The haem synthetic pathwayVariegate porphyria is one of seven different types of porphyria. The enzyme protoporphyrinogen oxidase (PPOX) is defective in people with VP, as a result of a mutation in the gene for this enzyme. (Look this up by clicking on the diagram on the right). The consequence is that people with VP may have difficulty converting protoporphyrinogen to protoporphyrin, which may result in an accumulation ofporphyrins, particularly coproporphyrin and protoporphyrin.

Variegate porphyria is found throughout the world, but is particularly common in South Africa. There is an interesting history attached to VP in South Africa. Here it is due to a founder mutation introduced to the Cape of Good Hope in 1688. At this time, there was a small Dutch settlement at the Cape, the southernmost part of the African continent. It had been established 36 years earlier, in 1652, by the Dutch East India Company in order to supply fresh meat, fruit and vegetables to ships sailing around the Cape during the long journey between Europe and the East Indies. By 1688, a number of Dutch settlers had left the Company and were farming on their own account in the expanding settlement. There was a preponderance of men in the settlement, and at the request of the local authorities, the Dutch East India Company agreed to bring a group of Dutch orphan women to the Cape met die oog op huwelik ("with an eye to marriage"), which they did. One of these orphans, a young woman named Adriaantje Adriaanse van Rotterdam, married a local farmer named Gerrit Jansz van Deventer. We are not sure whether it was Gerrit or Adriaantje who carried the mutation which results in VP into South Africa, but together they founded a dynasty which expanded very rapidly and carried VP with it. Currently we estimate that there are approximately 30-40 000 people in South Africa with variegate porphyria! It was however another 300 years before we able to show that all the affected people in this family, all descended from this single settler couple, do indeed carry a single mutation, the R59W mutation, which is responsible for the disease. Our colleagues in Rotterdam have confirmed that the R59W mutation is indeed derived originally from Holland, by showing close similarities between the DNA of Dutch and South African families with VP. Hence VP in South Africa is highly associated with the Afrikaner population, though the link may not always be obvious in present-day South African patients since the disease has spread into English-speaking South African families and into the South African population of mixed racial origins as a result of intermarriage.

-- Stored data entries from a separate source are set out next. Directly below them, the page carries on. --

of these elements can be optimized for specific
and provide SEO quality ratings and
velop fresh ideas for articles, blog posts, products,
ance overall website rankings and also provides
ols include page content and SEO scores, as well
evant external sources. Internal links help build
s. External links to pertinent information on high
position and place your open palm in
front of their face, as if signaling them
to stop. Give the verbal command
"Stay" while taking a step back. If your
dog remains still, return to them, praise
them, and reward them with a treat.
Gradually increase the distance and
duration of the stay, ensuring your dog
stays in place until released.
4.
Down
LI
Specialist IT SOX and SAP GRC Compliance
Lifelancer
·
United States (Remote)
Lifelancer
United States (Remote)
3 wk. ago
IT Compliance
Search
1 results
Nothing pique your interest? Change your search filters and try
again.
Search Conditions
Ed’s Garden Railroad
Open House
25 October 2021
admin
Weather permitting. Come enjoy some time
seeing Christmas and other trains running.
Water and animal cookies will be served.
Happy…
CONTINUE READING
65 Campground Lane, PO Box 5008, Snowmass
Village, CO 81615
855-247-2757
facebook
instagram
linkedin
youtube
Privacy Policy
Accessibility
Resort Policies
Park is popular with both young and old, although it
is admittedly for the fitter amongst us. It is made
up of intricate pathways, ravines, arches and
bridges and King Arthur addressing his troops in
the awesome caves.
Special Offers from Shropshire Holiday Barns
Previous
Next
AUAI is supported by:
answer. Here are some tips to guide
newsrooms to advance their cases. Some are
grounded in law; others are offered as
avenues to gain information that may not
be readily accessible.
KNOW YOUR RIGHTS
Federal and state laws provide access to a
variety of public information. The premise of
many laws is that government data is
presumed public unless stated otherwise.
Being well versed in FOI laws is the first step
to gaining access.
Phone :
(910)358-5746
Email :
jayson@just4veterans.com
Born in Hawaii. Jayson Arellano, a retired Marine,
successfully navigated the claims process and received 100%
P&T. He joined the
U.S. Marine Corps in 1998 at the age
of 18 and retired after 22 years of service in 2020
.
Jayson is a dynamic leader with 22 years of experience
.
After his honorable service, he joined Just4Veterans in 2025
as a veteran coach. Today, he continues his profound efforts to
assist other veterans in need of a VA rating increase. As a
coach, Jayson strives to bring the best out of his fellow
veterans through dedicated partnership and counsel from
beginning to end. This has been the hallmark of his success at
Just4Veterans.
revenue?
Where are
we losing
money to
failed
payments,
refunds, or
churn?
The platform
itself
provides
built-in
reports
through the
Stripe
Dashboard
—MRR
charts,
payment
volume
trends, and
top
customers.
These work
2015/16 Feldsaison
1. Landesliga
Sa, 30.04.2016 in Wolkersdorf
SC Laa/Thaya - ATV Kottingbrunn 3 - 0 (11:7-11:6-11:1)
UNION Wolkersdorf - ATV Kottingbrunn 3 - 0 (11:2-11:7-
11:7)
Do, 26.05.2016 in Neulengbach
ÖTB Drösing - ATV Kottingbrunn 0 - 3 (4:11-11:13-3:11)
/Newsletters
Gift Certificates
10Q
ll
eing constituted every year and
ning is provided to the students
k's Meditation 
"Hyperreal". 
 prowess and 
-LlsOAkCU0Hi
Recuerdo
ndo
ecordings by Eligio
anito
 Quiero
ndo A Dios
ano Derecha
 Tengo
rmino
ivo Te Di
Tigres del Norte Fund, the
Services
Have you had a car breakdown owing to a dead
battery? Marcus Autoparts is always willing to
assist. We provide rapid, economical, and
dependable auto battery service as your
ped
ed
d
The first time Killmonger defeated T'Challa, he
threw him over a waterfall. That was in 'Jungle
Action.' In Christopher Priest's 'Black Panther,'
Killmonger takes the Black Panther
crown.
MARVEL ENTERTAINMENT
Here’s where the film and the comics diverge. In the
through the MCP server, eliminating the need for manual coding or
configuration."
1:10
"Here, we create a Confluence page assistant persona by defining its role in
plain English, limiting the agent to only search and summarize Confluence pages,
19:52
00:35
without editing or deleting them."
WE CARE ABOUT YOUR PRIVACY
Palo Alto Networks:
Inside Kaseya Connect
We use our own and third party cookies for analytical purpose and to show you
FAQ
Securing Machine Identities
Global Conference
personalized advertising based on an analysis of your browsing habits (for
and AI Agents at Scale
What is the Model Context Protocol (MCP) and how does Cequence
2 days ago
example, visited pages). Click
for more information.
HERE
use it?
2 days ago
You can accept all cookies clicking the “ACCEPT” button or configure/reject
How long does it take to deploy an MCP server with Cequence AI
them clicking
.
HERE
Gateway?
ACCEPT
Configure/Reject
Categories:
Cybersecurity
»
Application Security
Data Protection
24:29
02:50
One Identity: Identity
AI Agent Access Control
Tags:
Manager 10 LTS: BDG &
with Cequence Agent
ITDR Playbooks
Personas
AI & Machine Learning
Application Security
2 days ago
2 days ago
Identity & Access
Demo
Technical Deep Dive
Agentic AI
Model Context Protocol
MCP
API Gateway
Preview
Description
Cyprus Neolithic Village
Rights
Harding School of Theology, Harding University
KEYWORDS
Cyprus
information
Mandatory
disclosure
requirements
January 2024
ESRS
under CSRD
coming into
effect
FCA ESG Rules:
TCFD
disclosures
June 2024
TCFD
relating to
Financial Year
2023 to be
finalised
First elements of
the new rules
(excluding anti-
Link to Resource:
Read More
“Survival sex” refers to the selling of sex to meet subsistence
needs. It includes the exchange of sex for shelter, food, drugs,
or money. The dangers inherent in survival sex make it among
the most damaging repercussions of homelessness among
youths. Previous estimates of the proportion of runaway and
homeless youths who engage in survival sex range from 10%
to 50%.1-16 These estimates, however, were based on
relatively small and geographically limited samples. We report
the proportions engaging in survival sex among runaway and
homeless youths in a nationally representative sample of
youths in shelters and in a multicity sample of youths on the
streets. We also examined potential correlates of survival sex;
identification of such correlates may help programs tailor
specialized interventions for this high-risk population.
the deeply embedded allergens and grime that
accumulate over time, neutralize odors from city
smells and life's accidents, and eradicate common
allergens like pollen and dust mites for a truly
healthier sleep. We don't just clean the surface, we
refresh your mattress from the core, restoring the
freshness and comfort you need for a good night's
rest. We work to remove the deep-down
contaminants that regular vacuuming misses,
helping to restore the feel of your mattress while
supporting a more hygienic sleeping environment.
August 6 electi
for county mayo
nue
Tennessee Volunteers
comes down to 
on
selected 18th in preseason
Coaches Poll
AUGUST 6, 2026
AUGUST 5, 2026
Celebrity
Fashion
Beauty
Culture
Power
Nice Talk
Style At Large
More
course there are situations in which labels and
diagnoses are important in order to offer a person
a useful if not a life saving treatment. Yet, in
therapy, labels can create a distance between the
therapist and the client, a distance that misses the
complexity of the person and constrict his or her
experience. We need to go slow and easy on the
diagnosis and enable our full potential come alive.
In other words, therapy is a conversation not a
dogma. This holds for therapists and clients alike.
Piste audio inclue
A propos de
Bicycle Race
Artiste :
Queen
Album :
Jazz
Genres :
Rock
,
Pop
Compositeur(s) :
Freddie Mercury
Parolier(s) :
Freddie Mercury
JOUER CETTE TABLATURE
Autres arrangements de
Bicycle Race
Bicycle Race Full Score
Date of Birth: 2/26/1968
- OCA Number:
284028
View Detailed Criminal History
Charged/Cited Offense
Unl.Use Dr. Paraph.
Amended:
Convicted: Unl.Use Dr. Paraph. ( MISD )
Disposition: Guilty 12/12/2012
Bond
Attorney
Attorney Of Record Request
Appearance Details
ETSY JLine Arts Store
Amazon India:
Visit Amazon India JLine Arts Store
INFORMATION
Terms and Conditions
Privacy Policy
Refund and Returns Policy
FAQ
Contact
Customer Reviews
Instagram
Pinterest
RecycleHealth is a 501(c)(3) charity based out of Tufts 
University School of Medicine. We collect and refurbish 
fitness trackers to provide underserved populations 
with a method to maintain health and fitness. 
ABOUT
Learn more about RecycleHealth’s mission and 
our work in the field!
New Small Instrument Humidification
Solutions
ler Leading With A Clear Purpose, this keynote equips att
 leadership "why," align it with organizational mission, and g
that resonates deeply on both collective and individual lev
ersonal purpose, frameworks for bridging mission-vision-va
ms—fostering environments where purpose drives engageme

The R59W mutation is not the only mutation accounting for VP. Even in South Africa, there are a handful of families carrying other mutations—we have identified nine others—who are not related to the large family described above. In the world as a whole, over 100 different mutations have been identified, all resulting in VP, since they all affect the gene for protoporphyrinogen oxidase. None of these families are however related (if they were, they would share the same mutation).

Inheritance of VP
VP is inherited as an autosomal dominant condition. In simple terms, this means that only one parent need be affected for the children to run the risk of showing the disease. In fact, each child will have a 50% chance of inheriting that disease. Both boys and girls stand an equal chance of inheriting the disease.

Will everyone who inherits the gene show the disease?

Not at all. Research suggests that 40% of people who inherit the disease show no clinical evidence of it. There are even some people who inherit the mutation who show no biochemical evidence of porphyria on biochemical testing, though this is unusual if the sensitive plasma fluorescence scanning test is used. Nearly all the remainder present with mild skin disease alone. All patients are at risk of the acute attack, but are highly unlikely to develop one provided they take care, and particularly if they observe appropriate drug precautions. Both these clinical problems are described in more detail below.

In summary, it is true to say that only a minority of patients carrying VP are particularly troubled by the disease. Most are entirely healthy people, troubled perhaps by minor skin symptoms, but whose lives are subject to minimal disruption provided they look after themselves.